The feeling of being satisfied is different from the feeling of being full. I almost never feel full when I eat extremely well but I am satisfied which is funny because a standard diet often leaves me full but not at all satisfied. This, then, is what'll really be interesting: seeing if I can get my body to understand what my mind is figuring out: that satisfaction is different than satiation and more desirable. So I'm not hungry but I'm definitely hovering on that edge of things where I could definitely eat. But so far, so good! Apart from a slight sugar craving now that it's evening and I'd typically grab a square of dark chocolate, I feel good. I was tired all day because it's New Year's and I stayed up late and woke up early and I'm not a night person. Also, the excess of holiday food. But I can't blame that on Whole 30, can I? I spent a lot of time in the kitchen today. It's only Day One and I've already come across things I didn't expect:

you spend a lot of time in the kitchen. A lot. Even though it's a holiday and I was off work and able to devote all that time in the kitchen, I am already trying to accurately gauge what that'll look like in a workday situation and how I'll have to compensate by waking up earlier.
you go through a shocking lot of produce. I could have guessed this, but I wasn't quite prepared for how soon my little arsenal of fruits and veggies started to dwindle.
you spend a lot of money.
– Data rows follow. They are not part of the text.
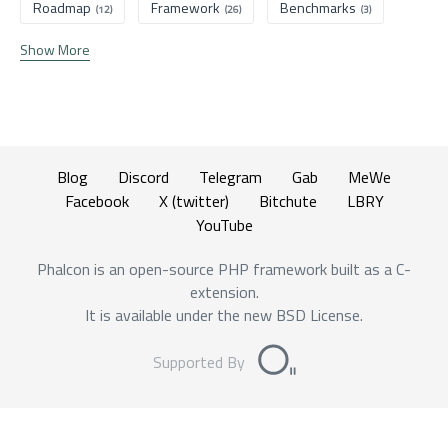
Roadmap
Framework
Benchmarks
(12)
(26)
(3)
Show More
Blog
Discord
Telegram
Gab
MeWe
Facebook
X (twitter)
Bitchute
LBRY
YouTube
Phalcon is an open-source PHP framework built as a C-
extension.
It is available under the new BSD License.
Supported By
Meal-planning for the month and then shopping for most of it means that you're going to spend an uncomfortable amount of money the first go. This will be the most money (presumably) that you spend the entire month, but it's still shocking.
it's a bad thing to do in January. #1 because people think it's one of those awful New Year's resolutions we talked about #2 because produce is sub-par and expensive #3 because it's freezing and you just want to eat carbs.
it's a good thing to do in January. #1 you don't miss ice cream. #2 you can pack snacks and meals and groceries and whatever and use the trunk of your car like an icebox. 15 degree weather means your trunk is probably about the temperature of your freezer. Careful with delicate herbs and greens!

"dinosaur eggs" - based off this recipe from the archives.

Also, did you know that mayonnaise can be made out of a spritz of lemon juice, a couple egg yolks, and olive oil? Straight up. It's the weirdest, most alien thing and I sense a plethora of aioli combinations coming up for my naked burgers this month. In celebration of Probably Not Going Hungry, I've got a recipe for you! Brussels sprouts, prosciutto, apples, and onions with a scattering of pecans and fresh cranberries. It's something I love to make, though I usually toss in blue cheese crumbles. Crispy, golden, partly tangy, partly sweet with the steady anchoring of the prosciutto playing Daddy in the's like the best of all the little flavor worlds. I literally wait till Brussels sprouts season so I can make these and it's amazing and it's here for you. XD Cheers, guys! Let the Non-Hunger continue. 

One-Pan Prosciutto Brussels Sprouts Dinner
3-4 large servings
4 slices prosciutto, chopped
2 pink lady apples, chopped
1/2 lb. Brussels sprouts, quartered
1 small onion, chopped
1/2 cup fresh cranberries
1/4 cup chopped pecans
1/4 cup olive oil
1 Tablespoon balsamic vinegar
salt & pepper to taste

  1. In a large cast iron skillet saute prosciutto and onions.
  2. Add in olive oil, then add apples, Brussels sprouts, cranberries, and pecans. Cook (occasionally stirring) till Brussels sprouts are tender.
  3. Drizzle balsamic vinegar over top the veggies during the last several minutes of cooking, then season with salt and pepper to taste, then serve immediately!